One problem with available normally solid, fusible materials in current use is that over a period of time they will to a certain extent sublime and shrink even under normal conditions. As can be seen in FIG. 2, in the switch of the present invention even though the pellet 26 has shrunk, the contact cup 35 continues to be pressed against the second lead 19 to maintain the electrical circuit. Though the upper spring 33 extends and pushes the cage 28 downward following the pellet, the lower spring 41 also extends to accommodate the shrinkage of the pellet. When the predetermined melting temperature of the pellet 26 is reached the pellet very quickly melts and the upper spring 33 moves the cage 28 downward. The lower spring 41 continues to expand until the contact cup 35 comes into contact with the upper end 29 of the cage 28. After this point is reached the lower spring 41 exerts no further force that is transmitted to the second lead 19. Thus, the pressure is relieved at the fold line 37 of the cup 35 thereby removing the force pressing the edges 39 of the side walls 38 against the side wall of the casing 10. Continued movement of the cage 28 downward by the spring 33 thus carries the cup 35 downward with it breaking the electrical connection to the second lead 19. The contact pressure having been removed from the cup, it readily slides downward with the cage 28.

Claims

We claim:

1. A thermal switch comprising:

a tubular, electrically and thermally conductive metal casing,

a first electrically conductive lead joined to and extending from one end of said metal casing to seal off said one end and make electrical connection to said casing,

an insulative ceramic bushing at the opposite end of said casing, said bushing sealing the opposite end of said casing and having its bore coaxial with said casing,

a second electrically conductive lead extending into said casing through the bore of said ceramic bushing and out of said casing to permit electrical connection thereto,

a normally solid, fusible pellet within said casing adjacent said one end,

a mechanical isolation cage within said casing having first and second parallel ends perpendicular to the axis of said casing, said cage being axially slidable within said casing and having a central opening in its first end adjacent said opposite end of said casing through which said second lead normally freely passes,

a first helical compression spring between said ceramic bushing and said first end of said cage urging said cage against said fusible pellet,

an electrically conductive contact member extending through said cage in a direction perpendicular to the axis of said casing and having its ends terminating in close proximity to the side walls of said casing, said contact member being foldable along a line across its center and having a portion to each side of its center that has a component perpendicular to the axis of said casing and a component parallel to the axis of said casing, and

a second helical compression spring between said second end of said cage and contact member pressing said contact member against the end of said second lead to cause said contact member to fold until its ends contact the side wall of said casing.

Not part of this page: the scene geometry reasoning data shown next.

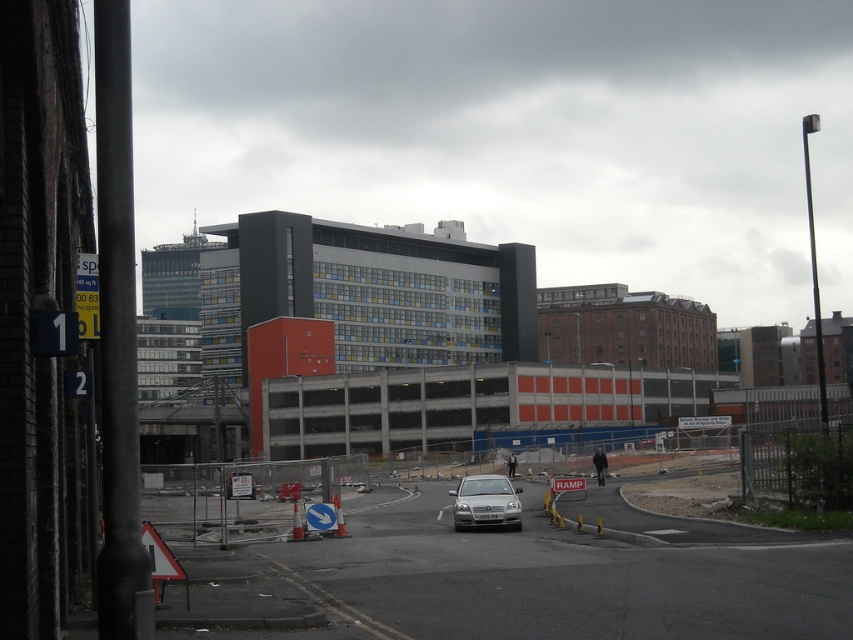
You are a city planner reviewing this urban scene. The city wants to install a new bike lane between the concrete fence at lower left and the satin silver car at center. Considering their sizes, which object might require more adjustment to accommodate the bike lane?

The concrete fence at lower left is larger in size than the satin silver car at center, so it might require more adjustment to accommodate the bike lane.

You need to park your car, which is as wide as the satin silver car at center, in a parking spot that can only accommodate vehicles narrower than the concrete fence at lower left. Will your car fit?

The concrete fence at lower left is wider than the satin silver car at center. Since the parking spot can only accommodate vehicles narrower than the concrete fence at lower left, your car, being the same width as the satin silver car at center, will fit as it is narrower than the fence.

You are a construction worker standing at the camera position. You need to place a safety barrier between the concrete fence at lower left and the camera. The safety barrier requires a minimum of 30 feet of space. Can you fit the barrier between them?

The concrete fence at lower left and camera are 33.45 feet apart, which exceeds the minimum 30 feet requirement, so the safety barrier can be placed between them.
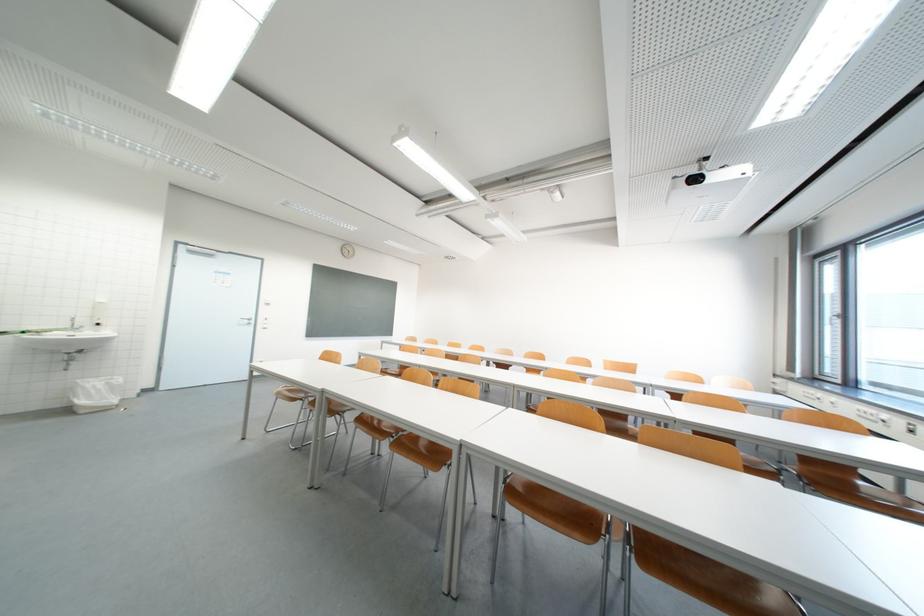
What do you see at coordinates (835, 317) in the screenshot? I see `the window handle` at bounding box center [835, 317].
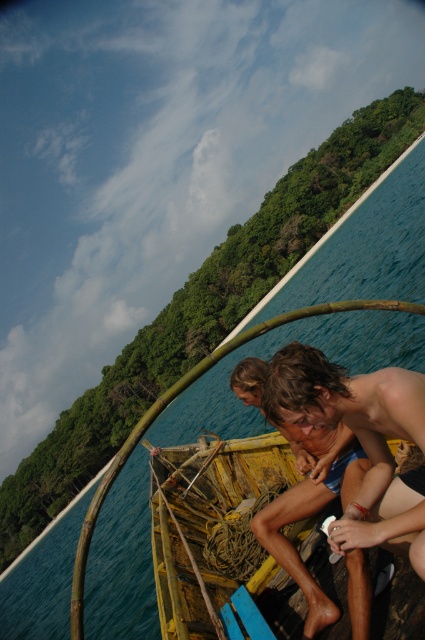
Is yellow weathered wood boat at center smaller than shiny brown hair at center?

No.

Which is more to the left, yellow weathered wood boat at center or shiny brown hair at center?

yellow weathered wood boat at center is more to the left.

Does point (271, 440) come in front of point (365, 376)?

No, (271, 440) is behind (365, 376).

Identify the location of yellow weathered wood boat at center. coord(210,525).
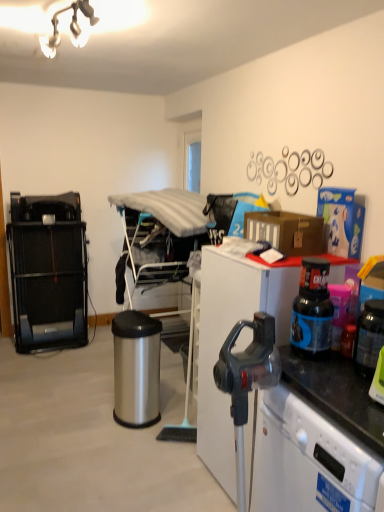
Question: Is translucent plastic bottle at right situated inside metal/textured drying rack at center or outside?

Choices:
 (A) outside
 (B) inside

Answer: (A)

Question: From a real-world perspective, is translucent plastic bottle at right positioned above or below metal/textured drying rack at center?

Choices:
 (A) below
 (B) above

Answer: (B)

Question: Which of these objects is positioned closest to the metal/textured drying rack at center?

Choices:
 (A) black metal treadmill at left
 (B) black plastic bottle at right
 (C) polished stainless steel trash can at center
 (D) translucent plastic bottle at right
 (E) brown cardboard box at upper right

Answer: (C)

Question: Considering the real-world distances, which object is closest to the white glossy dishwasher at lower right?

Choices:
 (A) polished stainless steel trash can at center
 (B) metal/textured drying rack at center
 (C) black plastic bottle at right
 (D) black metal treadmill at left
 (E) white matte desk at right

Answer: (C)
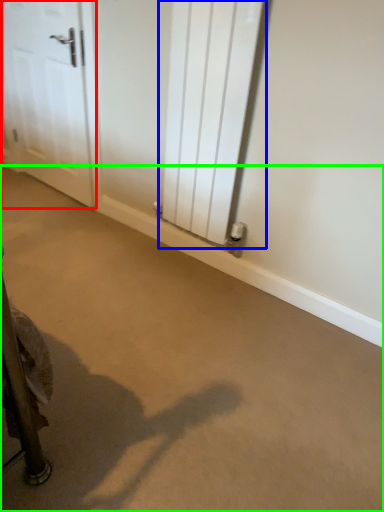
Question: Considering the real-world distances, which object is farthest from door (highlighted by a red box)? radiator (highlighted by a blue box) or concrete (highlighted by a green box)?

Choices:
 (A) radiator
 (B) concrete

Answer: (B)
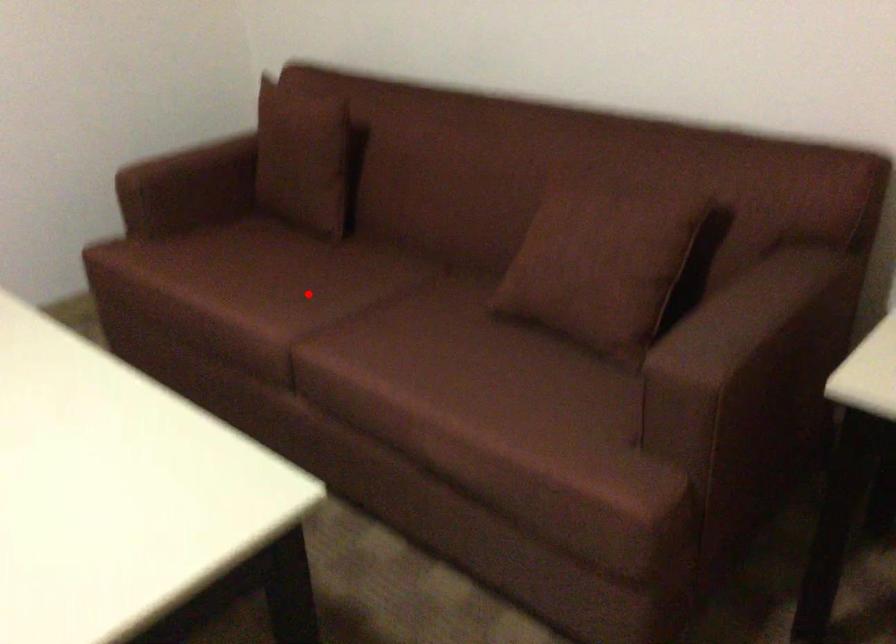
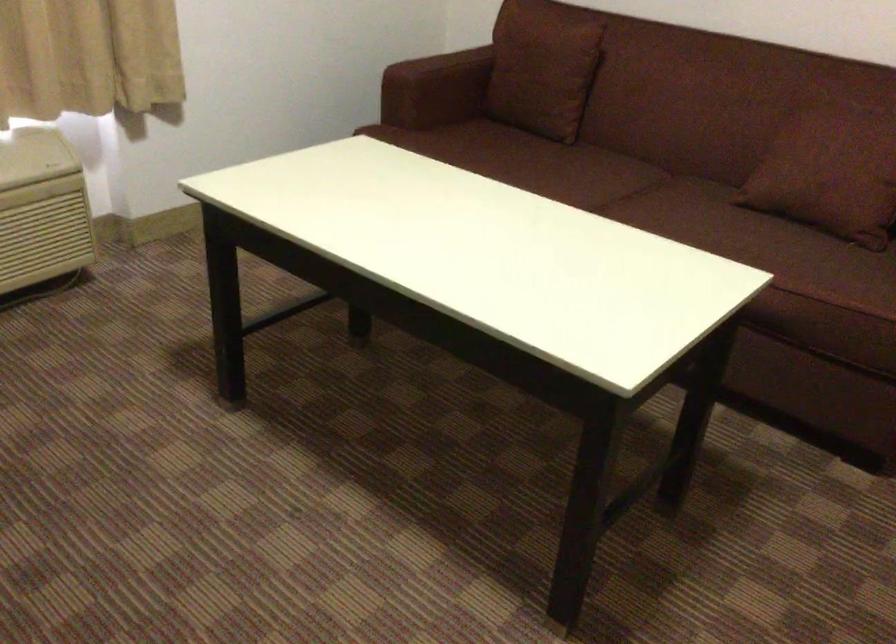
Question: I am providing you with two images of the same scene from different viewpoints. A red point is shown in image1. For the corresponding object point in image2, is it positioned nearer or farther from the camera?

Choices:
 (A) Nearer
 (B) Farther

Answer: (B)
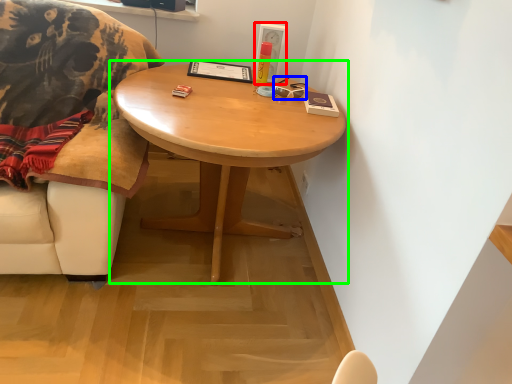
Question: Which object is the closest to the picture frame (highlighted by a red box)? Choose among these: glasses (highlighted by a blue box) or coffee table (highlighted by a green box).

Choices:
 (A) glasses
 (B) coffee table

Answer: (A)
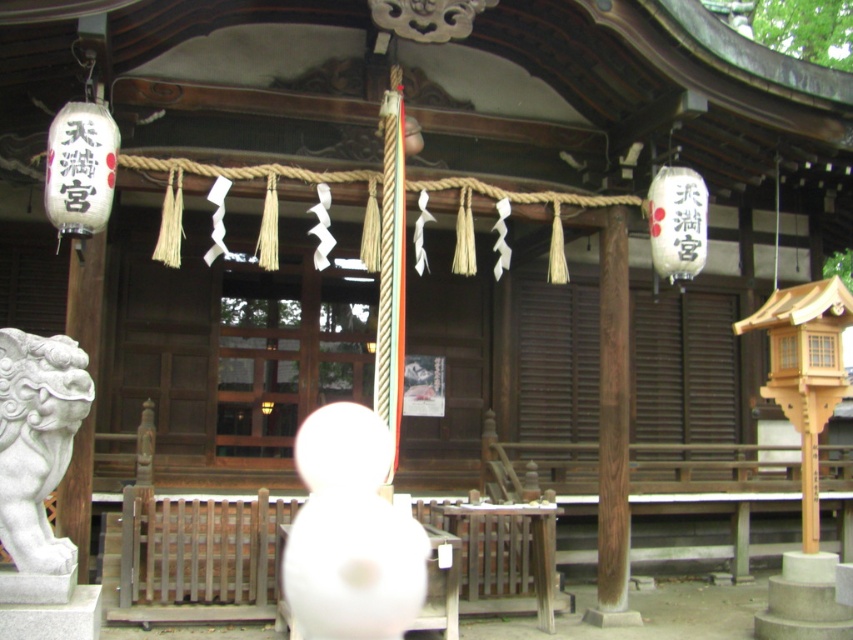
Question: Which of the following is the farthest from the observer?

Choices:
 (A) white paper lantern at left
 (B) white paper lantern at upper right

Answer: (B)

Question: Which point appears farthest from the camera in this image?

Choices:
 (A) (10, 445)
 (B) (111, 147)

Answer: (B)

Question: Which point is closer to the camera?

Choices:
 (A) tap(39, 540)
 (B) tap(80, 168)

Answer: (A)

Question: Considering the relative positions of white paper lantern at left and white paper lantern at upper right in the image provided, where is white paper lantern at left located with respect to white paper lantern at upper right?

Choices:
 (A) above
 (B) below

Answer: (A)

Question: Is white stone lion at left positioned behind white paper lantern at left?

Choices:
 (A) yes
 (B) no

Answer: (B)

Question: Is white stone lion at left closer to camera compared to white paper lantern at upper right?

Choices:
 (A) yes
 (B) no

Answer: (A)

2. The thermal switch of claim 1 wherein said contact member comprises a contact cup having a bridge piece perpendicular to the axis of said casing which is foldable along a line across its center and an arcuate side wall at each end of said bridge extending generally parallel to the axis of said casing from said bridge toward said second end of said cage in close proximity to the side wall of said casing, and wherein said second helical compression spring presses the center of said bridge against the end of said second lead.

3. The thermal switch of claim 2 wherein the free ends of said arcuate side walls of said electrically conductive cup are formed with radially protruding rounded edges for contacting the side wall of said casing.